For further information about the environment kindly refer to the code and documentation of Farama Foundation's `gymnasium`:

[Documentation of the gymnasium pendulum](https://gymnasium.farama.org/environments/classic_control/pendulum/)

[Pendulum environment in the gymnasium Github repository](https://github.com/Farama-Foundation/Gymnasium/blob/main/gymnasium/envs/classic_control/pendulum.py)

# Choose and implement a RL algorithm that is suitable for the given environment.
<font color="red">Note: Unlike in exercise 06, your agent should learn from interaction with the environment without discretization, i.e., must be naturally capable of handling continuous states and actions.</font>

In [None]:
# YOUR CODE HERE

Plot the learning curve of the training process.

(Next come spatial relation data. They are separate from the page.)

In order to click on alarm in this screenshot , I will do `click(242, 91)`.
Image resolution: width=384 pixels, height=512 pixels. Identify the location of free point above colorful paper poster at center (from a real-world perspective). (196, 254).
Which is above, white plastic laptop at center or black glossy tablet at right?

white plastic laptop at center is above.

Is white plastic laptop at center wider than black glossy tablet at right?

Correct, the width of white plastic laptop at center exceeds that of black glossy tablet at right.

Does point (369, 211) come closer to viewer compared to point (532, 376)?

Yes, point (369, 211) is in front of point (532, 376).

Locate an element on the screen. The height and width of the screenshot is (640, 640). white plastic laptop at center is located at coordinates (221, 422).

Clearly label axes (e.g., episode vs. total reward) and make it readable.

In [None]:
# YOUR CODE HERE

## Evaluation
Test the learned policy considering a statistical significant number of episodes and report on the performance using representative metrics.

In [None]:
# YOUR CODE HERE

# Save the learned policy to hard disk.

In [None]:
# YOUR CODE HERE

# Load the saved policy
Make sure that the policy can be loaded and evaluated 
successfully.

In [None]:
# YOUR CODE HERE

## What you need to submit

Your final submission must include the following **components**:

1. **Saved Agent**  
   - Save your trained agent's policy/model weights.  
   - Ensure the saved model can be loaded and evaluated again.

2. **Jupyter Notebook (`.ipynb`)**  
   - Submit a clean and well-documented notebook that contains:  
     - The code for training the agent  
     - Explanations of the implementation steps  
     - Hyperparameters and design choices  
     - Optional: visualizations or debugging outputs  
   - Make sure the notebook can be rerun from top to bottom without errors.

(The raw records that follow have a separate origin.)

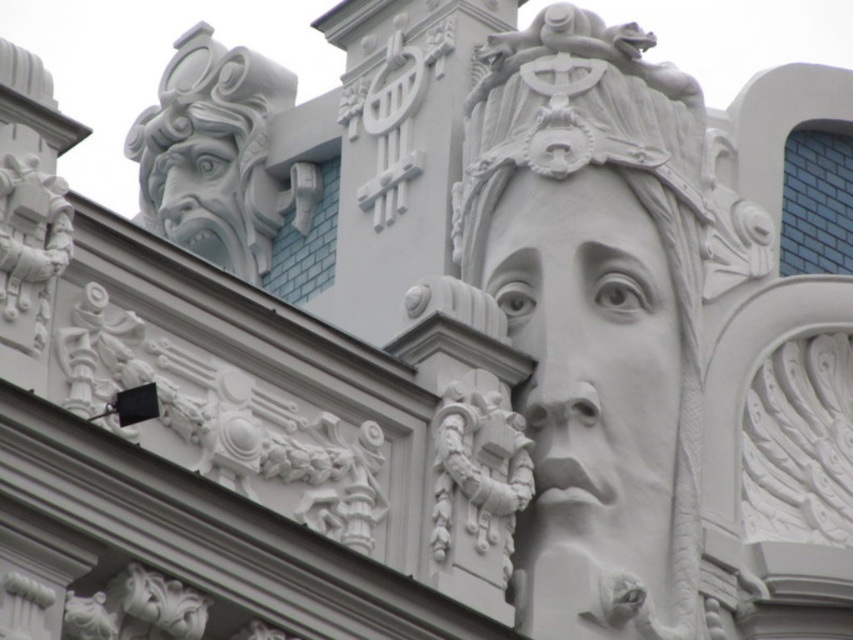
Question: Is white stone face at center below white stone gargoyle at upper left?

Choices:
 (A) no
 (B) yes

Answer: (B)

Question: Does white stone sculpture at upper center appear on the left side of white stone face at center?

Choices:
 (A) yes
 (B) no

Answer: (B)

Question: Which of these objects is positioned closest to the white stone sculpture at upper center?

Choices:
 (A) white stone gargoyle at upper left
 (B) white stone face at center

Answer: (B)

Question: Which point appears closest to the camera in this image?

Choices:
 (A) (614, 406)
 (B) (175, 150)
 (C) (654, 163)

Answer: (A)

Question: Among these objects, which one is nearest to the camera?

Choices:
 (A) white stone face at center
 (B) white stone sculpture at upper center

Answer: (B)

Question: Can you confirm if white stone face at center is positioned below white stone gargoyle at upper left?

Choices:
 (A) no
 (B) yes

Answer: (B)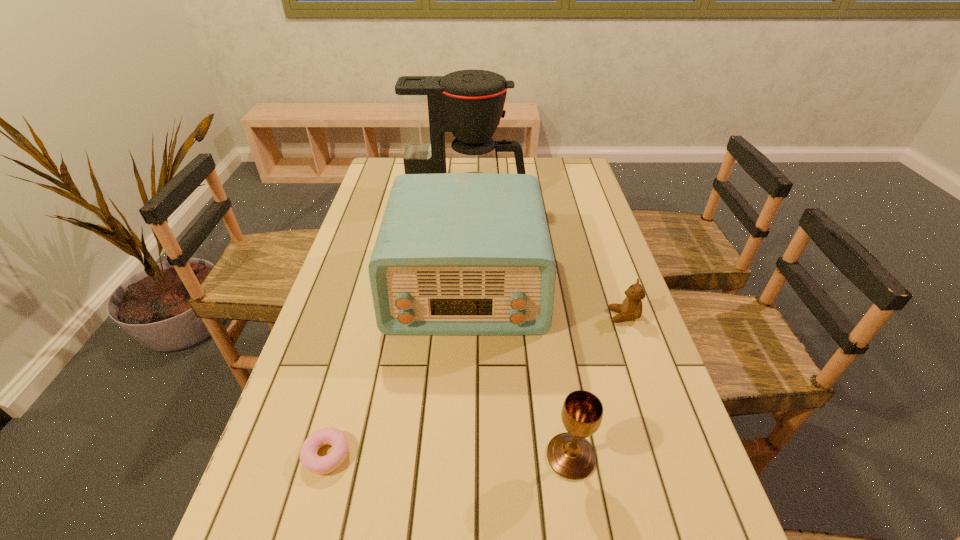
Point out which object is positioned as the second nearest to the second tallest object. Please provide its 2D coordinates. Your answer should be formatted as a tuple, i.e. [(x, y)], where the tuple contains the x and y coordinates of a point satisfying the conditions above.

[(469, 103)]

At what (x,y) coordinates should I click in order to perform the action: click on vacant space that satisfies the following two spatial constraints: 1. on the front-facing side of the teddy bear; 2. on the front side of the third tallest object. Please return your answer as a coordinate pair (x, y). This screenshot has height=540, width=960. Looking at the image, I should click on (671, 456).

I want to click on free space that satisfies the following two spatial constraints: 1. pour from the carafe of the third tallest object; 2. on the right side of the tallest object, so click(458, 456).

Identify the location of free space that satisfies the following two spatial constraints: 1. on the front panel of the second tallest object; 2. on the left side of the chalice. The image size is (960, 540). (460, 456).

Find the location of a particular element. The width and height of the screenshot is (960, 540). free location that satisfies the following two spatial constraints: 1. on the front panel of the third shortest object; 2. on the left side of the fourth shortest object is located at coordinates 460,456.

Locate an element on the screen. vacant point that satisfies the following two spatial constraints: 1. pour from the carafe of the farthest object; 2. on the left side of the chalice is located at coordinates (458, 456).

Find the location of a particular element. The image size is (960, 540). free space that satisfies the following two spatial constraints: 1. on the front-facing side of the second shortest object; 2. on the front side of the chalice is located at coordinates (671, 456).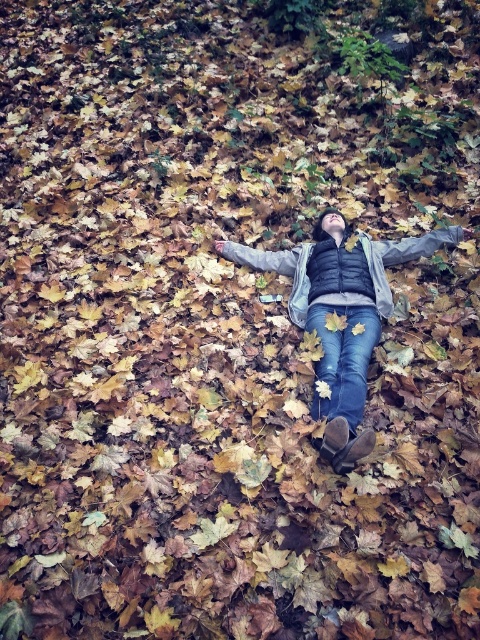
Question: Does denim jeans at center appear over jeans at center?

Choices:
 (A) no
 (B) yes

Answer: (B)

Question: Among these points, which one is farthest from the camera?

Choices:
 (A) (330, 412)
 (B) (348, 404)

Answer: (A)

Question: Which object appears closest to the camera in this image?

Choices:
 (A) denim jeans at center
 (B) jeans at center

Answer: (A)

Question: Can you confirm if denim jeans at center is positioned below jeans at center?

Choices:
 (A) no
 (B) yes

Answer: (A)

Question: Is denim jeans at center positioned before jeans at center?

Choices:
 (A) no
 (B) yes

Answer: (B)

3. **Evaluation Video** (optional)  
   - Record a short video (30–90 seconds) showing the trained agent performing the task.  
   - You can use screen capture tools or any screen recorder of your choice. 

## ------------------------------------
## Submission format

Please submit a ZIP folder or a GitHub repository link that includes:

```
/YourProjectFolder
│
├── agent/                 # Saved agent file(s)
├── notebook.ipynb         # Your Jupyter notebook
├── evaluation_video.mp4   # (Optional) Short video of agent in action
```
## ------------------------------------

## Exam session

Each exam appointment will start with a **presentation and discussion session** on your individual submission. Be prepared to:

- **Explain your algorithm choice**: Why did you choose this specific RL algorithm?
- **Describe the implementation steps**: Walk through the key parts of your code.
- **Discuss your results**: Show the learning curve, explain the agent's behavior (based on useful quantitative metrics), and reflect on challenges or improvements.

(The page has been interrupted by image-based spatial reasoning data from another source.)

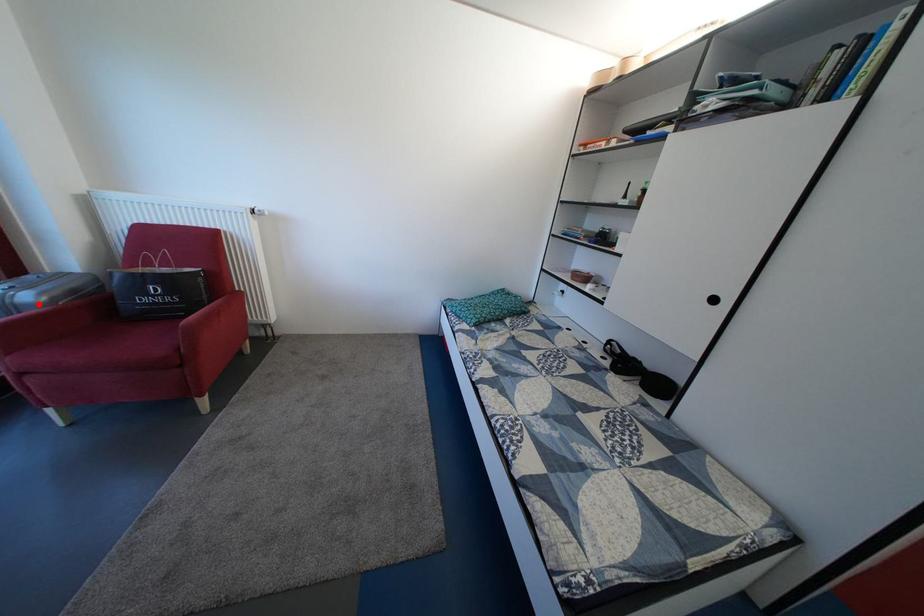
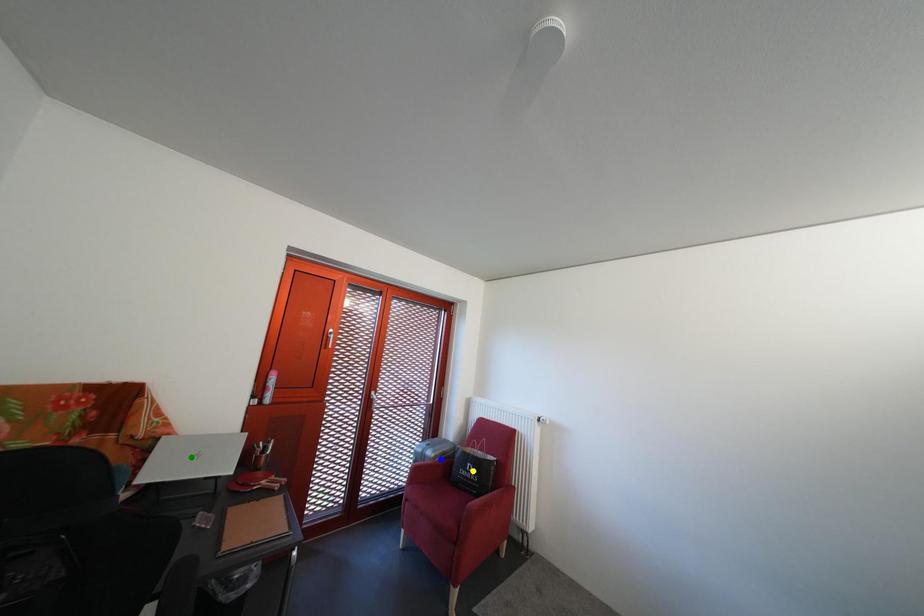
Question: I am providing you with two images of the same scene from different viewpoints. A red point is marked on the first image. You are given multiple points on the second image. In image 2, which mark is for the same physical point as the one in image 1?

Choices:
 (A) green point
 (B) blue point
 (C) yellow point

Answer: (B)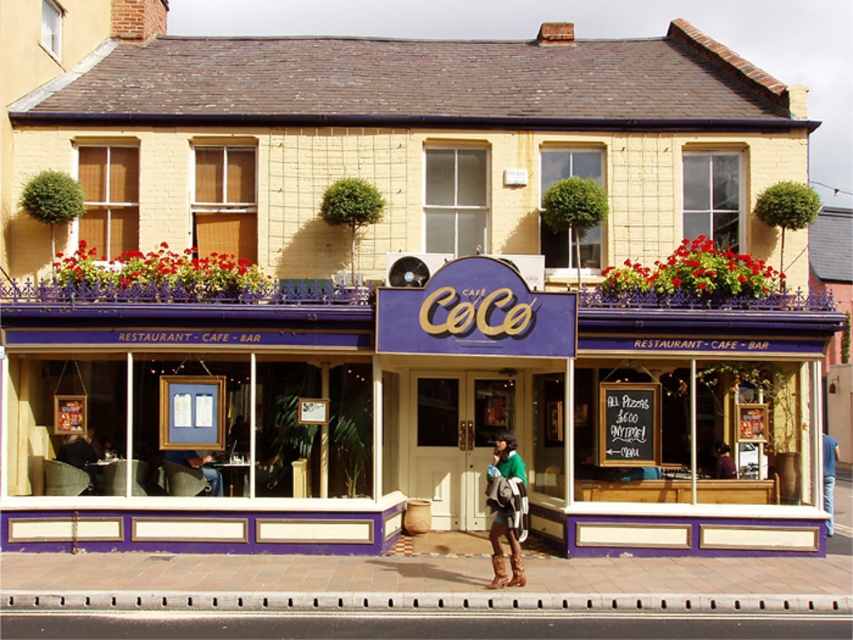
Question: Which point is farther from the camera taking this photo?

Choices:
 (A) (515, 570)
 (B) (717, 460)

Answer: (B)

Question: Is green knitted sweater at center below green fabric jacket at center?

Choices:
 (A) no
 (B) yes

Answer: (B)

Question: Does metallic gray curb at lower center come in front of green fabric jacket at center?

Choices:
 (A) no
 (B) yes

Answer: (B)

A simple slide deck (e.g., based on LaTeX beamer class or similar) is recommended for clarity during your presentation.

An exam appointment will take around 45 minutes in total. After the first part of the exam, your presentation and the discussion of your submission, a second part with general questions to the course content will follow. For the latter, it is expected that main reinforcement learning concepts including key assumptions and limitations can be explained. During the general exam talk, students are highly encouraged to highlight their explanations using key equations, diagram sketches as well as pseudocode summaries.